連帯保証人や入居者の家族などから協力を得られない場合、どのようにしたらよいのでしょうか。
こちらの記事では、夜逃げされてしまった際の対応について解説していきます。
もし、入居者の夜逃げが発覚した場合はどのような対応をしたらよいのでしょうか。
まず始めにすべきことは、連帯保証人や入居者の家族への連絡です。
夜逃げをする理由の一つは、家賃の滞納です。
きちんと入居していていた分の家賃を支払ってもらわなければありません。
また、部屋の中がカラになっていればよいのですが、残置物があった場合が少々面倒です。
これらの問題は、連帯保証人や入居者の家族が協力してくれれば、契約の合意解除に向けて早期解決が図れる可能性があります。
しかし、連帯保証人や入居者の家族と連絡が取れないケースもあります。
または、連絡が取れたとしても「自分は関係ない」などと言い張る方や「勝手に名前を使われただけ」などと言って埒があかないケースも存在します。
このように、連帯保証人や入居者の家族などが協力してくれない場合はどのように対応したらよいのでしょうか。
ここでは、民事訴訟に向けての解説をしていきます。
もし、入居者と連絡が取れない場合は、書類を郵送するための住所の確定を行います。
具体的には、入居者の住民票の取得です。
一般的には、夜逃げした物件の住所で住民登録をしているはずです。
役所で住民票の取得を行いましょう。
住民票を取得する際には、自身の身分証明書と賃貸借契約書の提出が必要です。
管理会社に債権の回収を代行してもらう際には、委任状などの記入が必要となるケースがあります。
出典:総務省
もし、住民登録がすでに移動されてしまっている場合は、転出先の住所を教えてもらいましょう。

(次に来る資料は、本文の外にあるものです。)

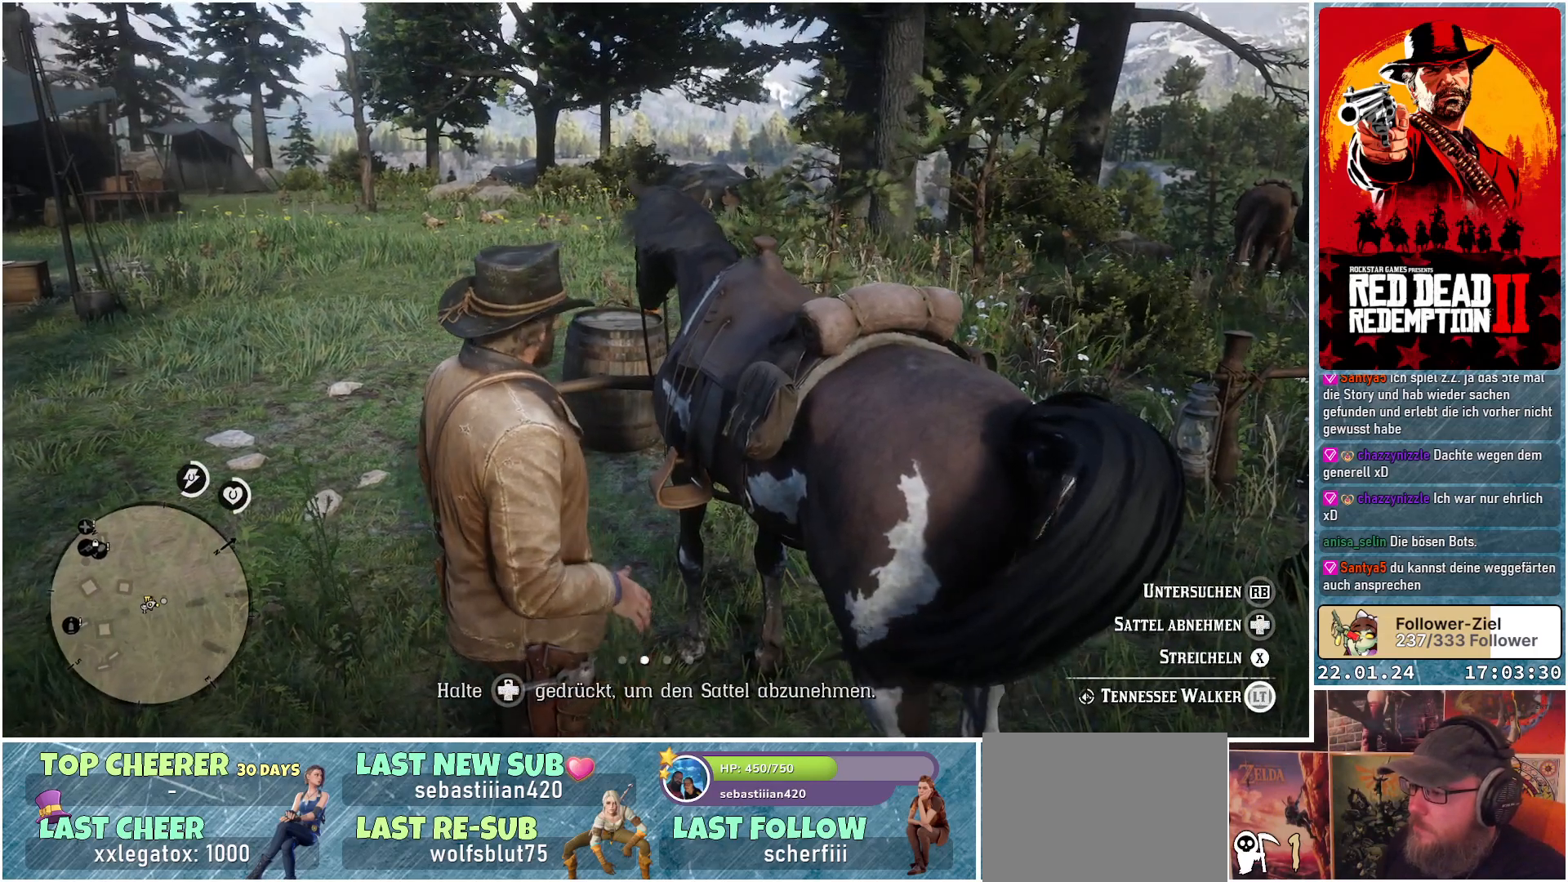
{"buttons": ["L2"], "left_stick": "center", "right_stick": "center", "events": []}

その転出先の役所において、前述した方法と同様に住民票の取得を行います。
連帯保証人や入居者の家族の協力で合意解除できればよいのですが、難しい場合には、書面の郵送が必要になります。
住所の確定が出来たら入居者と連帯保証人に対して「賃貸借契約の解除」と「明渡し請求」を送ります。
送る際には、「配達証明付き内容証明郵便」を利用します。
万が一、入居者の住所が確定できないケースについては、夜逃げした物件が住民登録を行われている場所だという前提に立ち「公示送達」を行います。
公示送達とは、書類の送付がどうしても難しい場合に、2週間程度裁判所の掲示板に掲示を行い、書類の送付と同様の効果を生じさせる方法になります。
合意解除もしくは民事訴訟による賃貸借契約の解除が認められると、残るは明渡しになります。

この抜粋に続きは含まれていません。